For example, the number and complexity of wound dressings available for healthcare professionals (HCPs) are on the rise, each one with their own set of features, and multiple dressings are often used in combination.3,4 Because of this heterogeneity of existing products, providers and patients must be careful when selecting a dressing based on its use and performance characteristics.4 Wet dressings (based on the principle of moist wound healing5) are more clinically effective and have a better cost-benefit ratio than traditional dressings.6
Further, although supplies and dressings represent 15% to 20% of costs in wound management, significant costs are also associated with other resources such as nursing time (30%–35% of total cost) and hospitalization (>50%).2,7 Using dressings that reduce the need for cleansing, debridement, or ulcer assessment but are still clinically effective is key for efficiency.8,9 More frequent dressing changes mean a greater number of patient care visits and increased cost for routine care.10,11 Unnecessary dressing changes may have an impact on both patient well-being and resources.2 Therefore, an important challenge for resource optimization is to develop dressings whose performance characteristics allow for a reduction in the number of dressing changes.

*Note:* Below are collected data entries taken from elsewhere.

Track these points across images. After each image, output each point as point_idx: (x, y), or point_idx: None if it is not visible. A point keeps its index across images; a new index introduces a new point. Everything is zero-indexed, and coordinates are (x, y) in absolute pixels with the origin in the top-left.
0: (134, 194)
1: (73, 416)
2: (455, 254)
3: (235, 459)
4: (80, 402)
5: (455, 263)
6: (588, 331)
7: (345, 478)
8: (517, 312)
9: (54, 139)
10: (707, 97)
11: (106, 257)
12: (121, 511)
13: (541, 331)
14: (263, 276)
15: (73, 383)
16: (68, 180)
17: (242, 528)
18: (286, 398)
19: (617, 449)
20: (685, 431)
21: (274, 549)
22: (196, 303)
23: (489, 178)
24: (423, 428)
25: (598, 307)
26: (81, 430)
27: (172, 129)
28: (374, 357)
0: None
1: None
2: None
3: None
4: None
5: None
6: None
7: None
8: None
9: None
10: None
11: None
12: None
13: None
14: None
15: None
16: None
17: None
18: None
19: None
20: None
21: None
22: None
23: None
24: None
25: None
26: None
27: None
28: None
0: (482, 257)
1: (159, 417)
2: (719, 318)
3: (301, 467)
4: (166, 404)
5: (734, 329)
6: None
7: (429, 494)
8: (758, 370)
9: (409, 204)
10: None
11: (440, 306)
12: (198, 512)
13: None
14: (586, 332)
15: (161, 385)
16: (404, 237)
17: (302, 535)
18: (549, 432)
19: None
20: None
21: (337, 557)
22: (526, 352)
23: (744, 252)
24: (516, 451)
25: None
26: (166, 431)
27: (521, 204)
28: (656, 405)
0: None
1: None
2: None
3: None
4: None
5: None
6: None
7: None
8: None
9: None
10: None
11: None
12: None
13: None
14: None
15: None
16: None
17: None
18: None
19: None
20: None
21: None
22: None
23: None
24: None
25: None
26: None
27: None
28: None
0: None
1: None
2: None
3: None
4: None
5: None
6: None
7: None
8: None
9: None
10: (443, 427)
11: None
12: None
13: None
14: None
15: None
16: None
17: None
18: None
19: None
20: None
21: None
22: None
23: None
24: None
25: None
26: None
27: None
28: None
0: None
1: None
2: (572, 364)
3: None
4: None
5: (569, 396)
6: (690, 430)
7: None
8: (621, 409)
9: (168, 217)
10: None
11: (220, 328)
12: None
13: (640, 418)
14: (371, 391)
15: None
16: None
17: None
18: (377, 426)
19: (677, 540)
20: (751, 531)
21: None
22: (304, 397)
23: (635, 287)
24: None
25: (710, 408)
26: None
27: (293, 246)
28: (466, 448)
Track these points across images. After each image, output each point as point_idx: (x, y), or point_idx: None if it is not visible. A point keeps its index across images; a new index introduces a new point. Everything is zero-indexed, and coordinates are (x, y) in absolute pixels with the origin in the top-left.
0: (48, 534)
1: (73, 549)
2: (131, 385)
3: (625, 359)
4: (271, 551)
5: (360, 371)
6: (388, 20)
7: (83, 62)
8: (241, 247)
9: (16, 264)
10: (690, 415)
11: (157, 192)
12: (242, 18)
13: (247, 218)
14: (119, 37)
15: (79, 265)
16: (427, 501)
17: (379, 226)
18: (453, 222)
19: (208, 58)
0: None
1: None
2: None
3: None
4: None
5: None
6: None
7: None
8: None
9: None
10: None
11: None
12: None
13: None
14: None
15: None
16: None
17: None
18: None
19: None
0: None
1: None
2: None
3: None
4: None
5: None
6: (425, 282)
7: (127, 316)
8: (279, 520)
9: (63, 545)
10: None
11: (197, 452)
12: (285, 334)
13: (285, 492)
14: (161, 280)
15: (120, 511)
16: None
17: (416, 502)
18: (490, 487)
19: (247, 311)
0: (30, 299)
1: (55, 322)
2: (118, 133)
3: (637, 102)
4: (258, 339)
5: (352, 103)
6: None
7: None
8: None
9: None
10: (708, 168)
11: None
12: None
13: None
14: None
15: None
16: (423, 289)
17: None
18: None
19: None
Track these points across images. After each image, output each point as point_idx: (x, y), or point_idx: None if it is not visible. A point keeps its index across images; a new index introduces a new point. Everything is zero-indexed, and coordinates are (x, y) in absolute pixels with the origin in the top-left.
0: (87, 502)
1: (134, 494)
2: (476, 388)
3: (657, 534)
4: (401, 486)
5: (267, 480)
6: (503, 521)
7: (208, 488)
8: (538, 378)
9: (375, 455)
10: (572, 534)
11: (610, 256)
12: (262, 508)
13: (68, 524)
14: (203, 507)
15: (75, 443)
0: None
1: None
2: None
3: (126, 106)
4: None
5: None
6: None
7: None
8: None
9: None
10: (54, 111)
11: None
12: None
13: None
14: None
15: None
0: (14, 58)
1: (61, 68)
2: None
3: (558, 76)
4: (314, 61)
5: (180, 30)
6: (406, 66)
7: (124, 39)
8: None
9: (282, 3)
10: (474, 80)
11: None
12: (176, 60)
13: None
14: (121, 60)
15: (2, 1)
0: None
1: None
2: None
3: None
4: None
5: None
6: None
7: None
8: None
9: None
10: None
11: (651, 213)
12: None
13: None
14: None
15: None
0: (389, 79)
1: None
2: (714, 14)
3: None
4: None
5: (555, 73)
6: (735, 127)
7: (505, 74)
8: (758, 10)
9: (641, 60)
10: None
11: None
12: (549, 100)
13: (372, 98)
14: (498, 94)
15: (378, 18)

In addition, frequent removal and reapplication of dressings may delay wound healing10 and a lack or excess of exudate can result in delayed healing and damage intact periwound skin.12,13 Wound infection is associated with frequent dressing changes and increased exudate and can further inflate costs.2,14 For these reasons, the ideal dressing should absorb and retain debris, bacteria, and exudate to maintain optimal moisture conditions and prevent infections.14
From a patient perspective, wounds have a significant impact on health, quality of life, and families.12,14,15 Patients consider pain the most common and impactful symptom, leading to reduced mobility, sleep disorders, and employment difficulties. Other distressing symptoms include pruritus, discharge, and malodor. Patients may feel isolated, anxious, and stressed because of wound-related stigma, and this in turn can have a negative impact on the healing process.12,16 Thus, factors such as a dressing’s capacity to absorb exudate or ability to reduce pain and discomfort should be considered to ensure quality of care.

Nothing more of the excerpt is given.